#### Text passage ####

CS/ECE/STAT-861: Theoretical Foundations of Machine Learning

University of Wisconsin-Madison, Fall 2023

Overview

This class will cover fundamental and advanced theoretical topics in Machine Learning. We will focus on several paradigms of learning (such as supervised/unsupervised learning, online learning, and sequential decision-making) and examine questions such as: Under what conditions can we learn and generalize from a limited amount of data? How hard is a given learning problem? How good is a learning algorithm and is it optimal for the given problem? When making decisions under uncertainty, how do we trade-off between learning about the environment and achieving our goal? We will use tools from several areas related to machine learning, such as statistics, algorithms, information theory, and game theory.

This course will be primarily targeted towards PhD students who intend to do research in theoretical machine learning and statistics.

Instructor

Kirthevasan Kandasamy.
Office hours: Wednesday. 1:30 - 3:00 PM at CS5375.
E-mail: kandasamy@cs{dot}wisc{dot}edu.

Lectures

Monday, Wednesday, and Friday. 11:00 AM – 12:15 PM. ENGR HALL 3349.
There will be a total of 27–30 lectures. Lectures will primarily be on the whiteboard, and lecture notes scribed by students will be made available within 4-5 days of the lecture.

#### Record excerpts ####

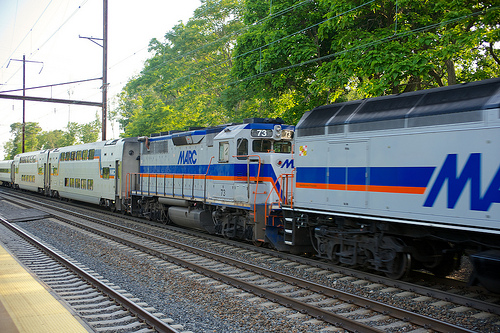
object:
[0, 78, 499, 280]
train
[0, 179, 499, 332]
track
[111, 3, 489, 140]
trees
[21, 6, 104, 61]
power lines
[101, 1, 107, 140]
pole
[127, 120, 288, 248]
engine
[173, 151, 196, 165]
words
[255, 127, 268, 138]
number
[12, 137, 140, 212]
cars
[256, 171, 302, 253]
steps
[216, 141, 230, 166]
window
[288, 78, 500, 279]
train car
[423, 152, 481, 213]
letter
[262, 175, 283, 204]
handle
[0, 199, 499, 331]
gravel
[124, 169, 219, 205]
walkway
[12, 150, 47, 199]
car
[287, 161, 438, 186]
line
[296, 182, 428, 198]
line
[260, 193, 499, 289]
bottom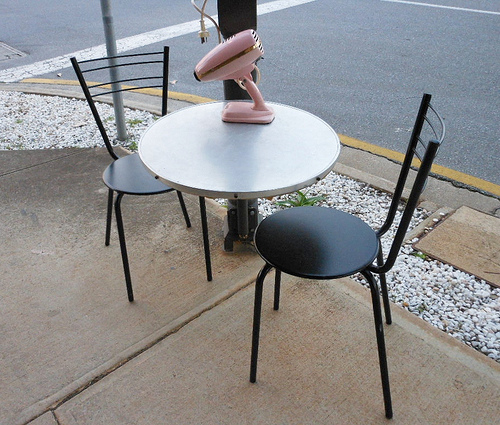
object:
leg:
[109, 190, 136, 310]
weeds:
[278, 187, 328, 208]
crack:
[0, 278, 258, 422]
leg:
[369, 282, 396, 422]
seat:
[102, 150, 162, 197]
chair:
[68, 44, 214, 306]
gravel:
[376, 258, 498, 363]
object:
[194, 28, 275, 126]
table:
[134, 98, 345, 200]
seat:
[250, 204, 381, 282]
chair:
[245, 91, 445, 421]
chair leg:
[197, 197, 213, 283]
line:
[0, 0, 312, 88]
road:
[0, 0, 499, 186]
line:
[416, 153, 499, 202]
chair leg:
[250, 263, 273, 387]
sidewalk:
[0, 145, 498, 422]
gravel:
[0, 88, 101, 155]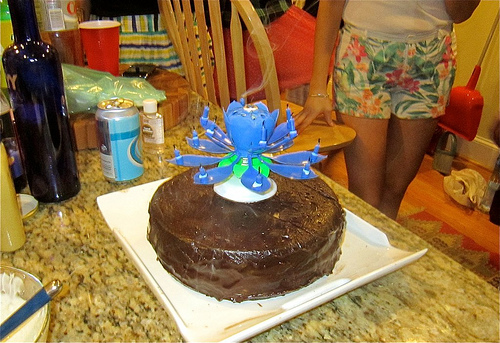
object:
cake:
[144, 158, 347, 304]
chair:
[156, 0, 358, 155]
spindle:
[209, 1, 230, 114]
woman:
[289, 0, 486, 222]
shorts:
[330, 25, 458, 121]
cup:
[77, 19, 120, 78]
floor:
[311, 94, 500, 293]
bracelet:
[307, 93, 330, 97]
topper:
[165, 98, 328, 205]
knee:
[386, 182, 408, 199]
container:
[0, 261, 68, 343]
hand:
[290, 99, 335, 136]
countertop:
[1, 92, 499, 343]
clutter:
[1, 1, 169, 256]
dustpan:
[437, 65, 485, 143]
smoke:
[239, 0, 322, 99]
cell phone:
[122, 63, 157, 78]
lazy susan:
[67, 64, 193, 150]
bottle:
[43, 0, 81, 67]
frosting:
[209, 272, 237, 291]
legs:
[336, 79, 393, 213]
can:
[95, 97, 146, 184]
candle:
[173, 145, 184, 165]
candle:
[192, 128, 200, 146]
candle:
[256, 167, 264, 184]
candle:
[301, 157, 312, 178]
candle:
[286, 104, 292, 120]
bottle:
[140, 99, 164, 149]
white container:
[97, 161, 428, 343]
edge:
[95, 198, 193, 343]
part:
[44, 32, 500, 137]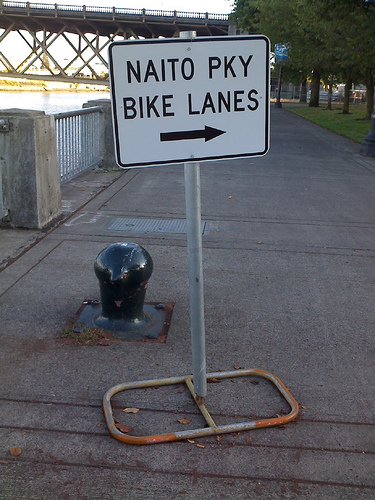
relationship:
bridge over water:
[10, 8, 319, 87] [19, 89, 64, 112]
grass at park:
[314, 109, 363, 128] [276, 1, 372, 148]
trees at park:
[282, 0, 374, 121] [276, 1, 372, 148]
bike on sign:
[88, 90, 188, 117] [65, 33, 361, 193]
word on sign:
[184, 91, 259, 116] [77, 29, 302, 182]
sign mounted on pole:
[107, 32, 270, 162] [185, 163, 208, 397]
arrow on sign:
[158, 118, 230, 146] [104, 33, 278, 171]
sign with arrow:
[107, 32, 270, 162] [152, 115, 230, 153]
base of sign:
[99, 361, 303, 446] [107, 32, 270, 162]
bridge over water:
[10, 8, 319, 87] [30, 89, 75, 112]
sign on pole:
[107, 32, 270, 162] [182, 162, 208, 395]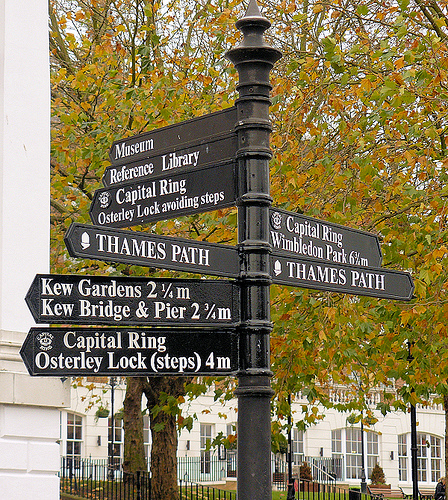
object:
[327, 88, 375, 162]
leaves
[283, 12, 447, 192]
tree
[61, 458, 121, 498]
gate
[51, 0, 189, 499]
tree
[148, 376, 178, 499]
bark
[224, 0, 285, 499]
pole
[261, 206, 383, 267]
sign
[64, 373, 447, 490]
building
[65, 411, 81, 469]
window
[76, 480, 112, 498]
leaves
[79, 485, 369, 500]
ground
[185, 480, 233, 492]
grass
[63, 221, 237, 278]
sign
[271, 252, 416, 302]
thames path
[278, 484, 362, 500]
fence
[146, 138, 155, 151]
lettering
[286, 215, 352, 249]
capitol ring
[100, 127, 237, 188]
sign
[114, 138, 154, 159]
museum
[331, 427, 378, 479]
window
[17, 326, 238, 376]
sign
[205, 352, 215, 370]
number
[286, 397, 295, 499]
post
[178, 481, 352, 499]
area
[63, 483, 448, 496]
street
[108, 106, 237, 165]
arrow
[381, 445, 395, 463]
light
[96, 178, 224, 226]
letter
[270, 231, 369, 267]
letter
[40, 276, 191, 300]
letter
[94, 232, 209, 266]
letter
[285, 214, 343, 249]
letter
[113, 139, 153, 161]
letter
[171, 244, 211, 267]
letter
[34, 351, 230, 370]
letter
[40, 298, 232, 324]
letter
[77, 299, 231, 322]
letter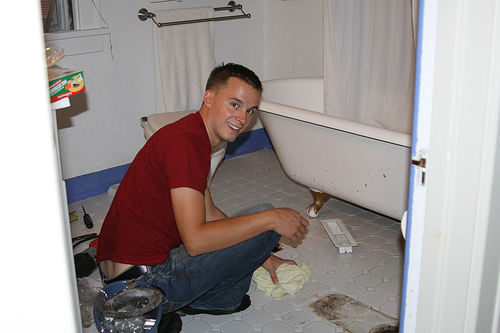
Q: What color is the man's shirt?
A: Red.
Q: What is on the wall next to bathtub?
A: Towel Rack.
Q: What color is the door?
A: White.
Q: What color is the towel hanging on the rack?
A: White.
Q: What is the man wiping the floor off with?
A: A towel.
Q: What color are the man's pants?
A: Blue.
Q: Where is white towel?
A: Hanging on wall.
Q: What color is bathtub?
A: White.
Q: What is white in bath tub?
A: Shower curtain.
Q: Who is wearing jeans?
A: A male.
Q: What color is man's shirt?
A: Red.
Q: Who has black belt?
A: A male.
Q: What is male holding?
A: A towel.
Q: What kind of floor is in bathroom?
A: White tile floor.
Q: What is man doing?
A: Working in bathroom.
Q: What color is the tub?
A: White.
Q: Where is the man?
A: Bathroom.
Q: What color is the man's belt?
A: Black.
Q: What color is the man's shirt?
A: Red.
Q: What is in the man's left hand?
A: Towel.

####

* Short exercise
Please resume the machine learning theory course description above, picking up right after its last sentence.

* Final result
Topics

Supervised learning
- Loss, risk, and empirical risk minimization
- PAC Learning
- Rademacher complexity and VC dimension

Lower bounds
- Review of information theory, distances between distributions
- Average risk optimality vs minimax optimality
- Lower bounds for point estimation
- Going from estimation to testing: Fano and LeCam methods
- Lower bounds for classification in a VC class

Nonparametric methods
- Lower bounds for nonparametric regression and density estimation
- Upper bounds using kernel methods

Stochastic bandits
- Optimism in the face of uncertainty and the Upper Confidence Bound (UCB) algorithm
- Lower bounds
- Martingales, structured bandit settings

Online learning and adversarial bandits
- Learning from experts and the Hedge algorithm
- Adversarial bandits and EXP3
- Lower bounds for online learning and adversarial bandits
- Contextual bandits and EXP4
- Online convex optimization, Follow the regularized leader

Advanced topics (we may not have time to cover all of the following topics)
- Regret minimization in non-stationary environments
- Reinforcement learning
- Learning and game theory

Prerequisites

CS761 or equivalent. I may waive this requirement, but it is the student's responsibility to have an adequate background in probability, statistics, calculus, and algorithms. I will not be doing a review of these topics at the beginning of the class.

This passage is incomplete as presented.